Par Antoine CANTIN-BRAULT

La vérité subjective semble vouloir prendre le pas sur la vérité objective, parce que le libéralisme (la pensée en vogue dans notre société) met en avant l’individu. Pour le dire simplement, la vérité subjective provient de soi. Elle est plus axée sur le sentiment ou la conscience. Elle remonte en nous. Elle nous apparaît sous forme d’intuition.

La vérité subjective est l’expression même de l’authenticité : au travers d’un monologue, j’affirme ce qui est ma vérité. Elle conserve les traits du mystère, puisqu’on a du mal parfois à l’expliquer aux autres. Elle s’exprime, si l’on veut, dans la célèbre phrase du penseur Blaise Pascal : Le coeur a ses raisons que la raison ne connaît point.

Et puis il y a la vérité objective, qui a des raisons que la raison peut comprendre. Cette vérité est communicable et, en ce sens, elle invite à la discussion. Par le dialogue, elle peut être retravaillée et recalibrée. Elle est plus logique. Ou, du moins, il faut argumenter pour la faire comprendre. La vérité objective est certainement plus froide et moins mystérieuse, mais elle s’affirme plus clairement pour tous et toutes.
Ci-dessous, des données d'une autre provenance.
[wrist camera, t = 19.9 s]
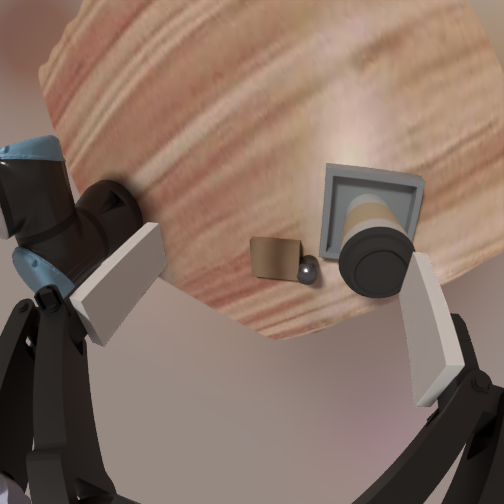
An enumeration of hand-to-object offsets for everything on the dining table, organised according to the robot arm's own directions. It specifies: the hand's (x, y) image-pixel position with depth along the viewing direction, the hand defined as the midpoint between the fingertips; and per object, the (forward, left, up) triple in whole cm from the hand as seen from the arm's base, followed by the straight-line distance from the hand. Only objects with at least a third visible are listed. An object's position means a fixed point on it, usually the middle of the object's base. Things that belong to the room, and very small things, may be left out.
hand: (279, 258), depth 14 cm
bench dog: (0, -20, -29) cm, 35 cm away
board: (-5, -19, -29) cm, 35 cm away
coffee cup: (+9, -10, -28) cm, 31 cm away
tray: (+9, -10, -29) cm, 31 cm away
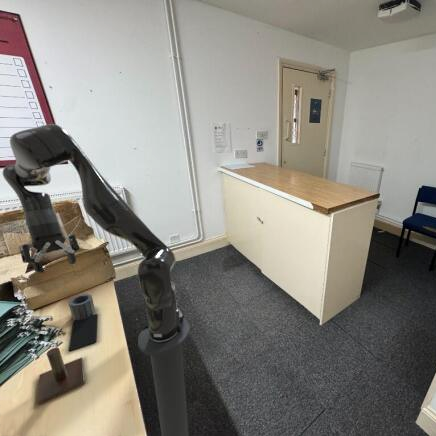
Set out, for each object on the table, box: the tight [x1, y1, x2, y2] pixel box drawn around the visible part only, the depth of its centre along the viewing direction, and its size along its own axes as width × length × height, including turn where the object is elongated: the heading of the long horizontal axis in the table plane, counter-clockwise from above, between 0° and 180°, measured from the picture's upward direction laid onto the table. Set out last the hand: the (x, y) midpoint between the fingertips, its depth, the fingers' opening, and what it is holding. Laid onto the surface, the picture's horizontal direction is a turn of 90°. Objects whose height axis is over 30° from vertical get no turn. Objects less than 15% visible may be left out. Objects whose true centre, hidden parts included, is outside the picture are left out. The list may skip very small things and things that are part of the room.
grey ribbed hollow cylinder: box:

Il est indéniable que nous avons besoin de ces deux types de vérité. Car une vie passée dans seulement l’une ou l’autre des deux dimensions de la vérité serait fort problématique.
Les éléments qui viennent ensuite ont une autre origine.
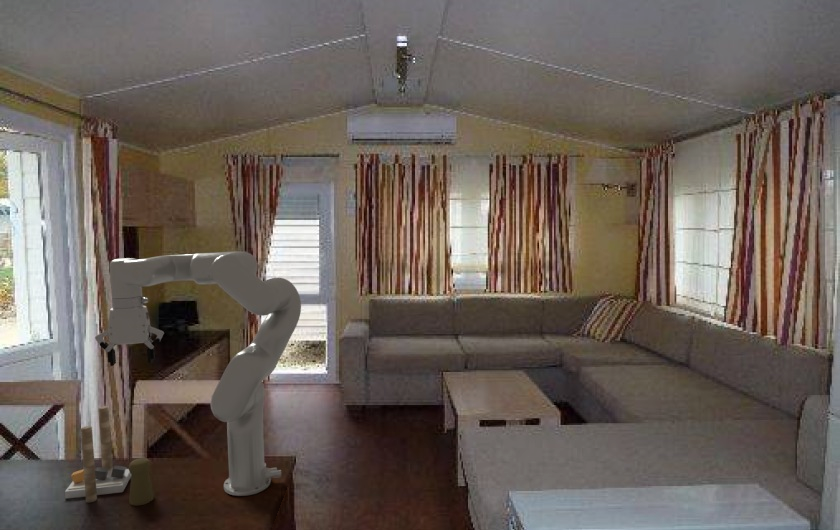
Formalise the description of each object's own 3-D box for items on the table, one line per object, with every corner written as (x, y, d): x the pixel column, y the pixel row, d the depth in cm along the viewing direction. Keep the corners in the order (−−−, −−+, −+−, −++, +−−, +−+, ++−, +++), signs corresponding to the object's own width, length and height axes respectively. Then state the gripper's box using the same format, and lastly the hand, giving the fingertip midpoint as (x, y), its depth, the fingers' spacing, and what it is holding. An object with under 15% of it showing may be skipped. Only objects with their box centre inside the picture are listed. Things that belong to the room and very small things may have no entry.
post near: (98, 496, 153) (93, 425, 151) (95, 501, 150) (90, 429, 148) (87, 498, 152) (82, 426, 150) (84, 503, 150) (79, 430, 148)
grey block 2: (124, 475, 161) (126, 466, 161) (122, 478, 159) (124, 470, 159) (112, 473, 160) (114, 465, 160) (110, 476, 158) (112, 468, 158)
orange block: (87, 476, 159) (84, 468, 158) (85, 479, 157) (82, 471, 156) (76, 480, 158) (73, 472, 158) (74, 483, 156) (70, 475, 156)
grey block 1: (106, 476, 160) (108, 468, 160) (104, 480, 158) (106, 472, 158) (95, 475, 159) (97, 467, 159) (93, 478, 157) (94, 470, 157)
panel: (131, 475, 165) (131, 467, 165) (122, 492, 155) (122, 484, 155) (78, 480, 162) (77, 473, 162) (65, 498, 152) (64, 490, 152)
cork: (144, 506, 148) (141, 466, 147) (123, 504, 149) (121, 464, 148) (159, 494, 154) (156, 456, 153) (139, 492, 155) (137, 454, 154)
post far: (114, 471, 167) (109, 405, 165) (111, 475, 165) (106, 409, 163) (104, 472, 167) (99, 406, 165) (101, 476, 164) (96, 409, 162)
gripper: (163, 299, 163) (167, 357, 165) (97, 302, 159) (101, 362, 161) (158, 303, 156) (162, 364, 158) (88, 307, 151) (93, 369, 153)
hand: (132, 363), depth 159 cm, fingers open, 9 cm apart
Une vie vécue dans la seule vérité objective serait une vie d’obéissance servile, sans possibilité d’intérioriser les devoirs auxquels elle nous astreint.

Une vie vécue dans la seule vérité subjective serait une vie où tout provient de l’individu. Or quand l’individu devient la mesure de toute chose, il n’y a plus de consensus possible, car ce que l’individu trouve en lui est relatif. Rien n’est plus discutable, puisque toute vérité est liée à une personne. Critiquer la vérité de l’autre reviendrait à l’empêcher d’être authentique.
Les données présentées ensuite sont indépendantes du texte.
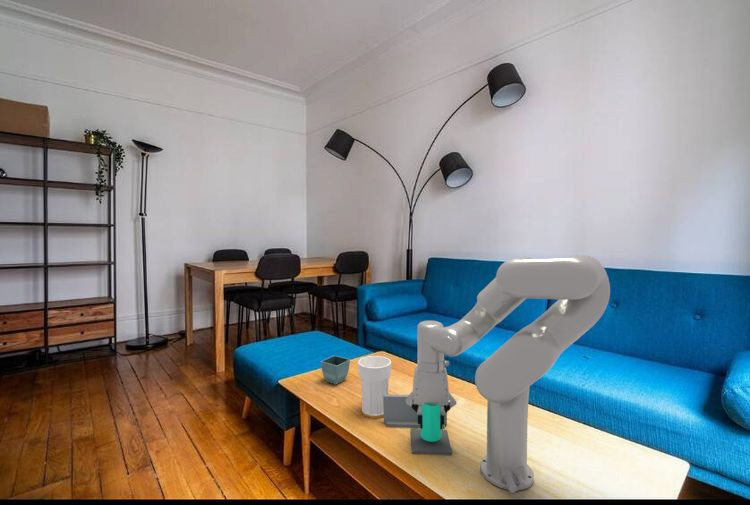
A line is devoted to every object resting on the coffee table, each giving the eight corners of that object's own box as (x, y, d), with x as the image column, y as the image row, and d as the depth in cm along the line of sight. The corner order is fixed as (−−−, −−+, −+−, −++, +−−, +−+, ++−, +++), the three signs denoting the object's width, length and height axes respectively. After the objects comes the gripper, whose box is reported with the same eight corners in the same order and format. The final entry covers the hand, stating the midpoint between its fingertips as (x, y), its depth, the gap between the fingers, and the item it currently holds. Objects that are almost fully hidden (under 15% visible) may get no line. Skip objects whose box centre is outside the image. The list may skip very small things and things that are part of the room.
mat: (452, 455, 96) (452, 452, 96) (411, 453, 97) (411, 450, 97) (446, 432, 107) (446, 429, 107) (410, 431, 108) (410, 428, 108)
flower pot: (350, 380, 146) (350, 359, 145) (337, 388, 138) (337, 365, 138) (334, 375, 150) (334, 355, 150) (320, 383, 143) (320, 361, 142)
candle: (441, 431, 104) (441, 391, 103) (441, 442, 98) (441, 401, 97) (421, 428, 105) (421, 389, 104) (419, 440, 99) (419, 399, 99)
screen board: (447, 428, 109) (447, 400, 108) (383, 426, 110) (383, 398, 110) (445, 420, 114) (445, 393, 113) (384, 418, 115) (383, 391, 115)
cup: (351, 411, 120) (351, 362, 119) (374, 400, 128) (373, 353, 127) (375, 424, 112) (375, 370, 111) (398, 410, 120) (398, 361, 119)
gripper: (458, 360, 104) (458, 420, 105) (400, 359, 105) (401, 418, 106) (463, 370, 96) (462, 434, 97) (401, 369, 97) (401, 433, 98)
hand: (430, 425), depth 102 cm, fingers closed on candle, 4 cm apart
Le monde libéral qui nous imprègne a mis l’accent sur l’individu. Quoique la vérité objective existe encore bel et bien (par exemple sous forme de lois politiques ou de principes scientifiques), l’actuelle survalorisation de la vérité subjective coupe court à toute forme de dialogue.

Passer de la vérité subjective à la vérité objective s’appelle la reconnaissance. La reconnaissance est atteinte quand autrui comprend la vérité subjective de l’individu et lui accorde une certaine valeur.

Passer de la vérité objective à la vérité subjective s’appelle l’autonomisation. Devenir autonome, c’est intérioriser pour soi-même des principes objectifs qui nous sont d’abord extérieurs.

À cette lumière, le constat s’impose : il faut la reconnaissance et l’autonomisation pour mettre en valeur tout le potentiel humain. Le travail de la connaissance, combiné à l’oeuvre de la liberté, peut produire des merveilles lorsque reconnaissance et autonomisation se conjuguent en harmonie.